▸ **Collected data entries**:
= = = = = = =

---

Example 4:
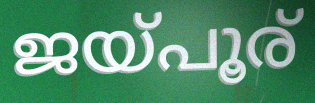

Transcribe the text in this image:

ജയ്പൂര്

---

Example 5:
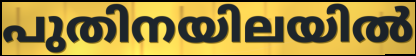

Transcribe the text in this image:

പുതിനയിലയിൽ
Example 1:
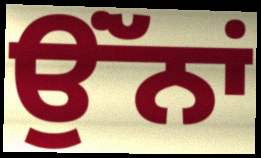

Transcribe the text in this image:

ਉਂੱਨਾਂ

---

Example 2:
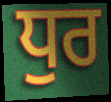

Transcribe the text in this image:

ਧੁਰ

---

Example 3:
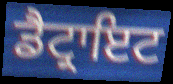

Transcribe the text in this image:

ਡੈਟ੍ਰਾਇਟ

= = = = = = =

▸ **WHAT TO DO**: If the string "Example" appears in a line of the entries, report the line.

▸ **WRITTEN ANSWER**:
Example 4:
Example 5:
Example 1:
Example 2:
Example 3:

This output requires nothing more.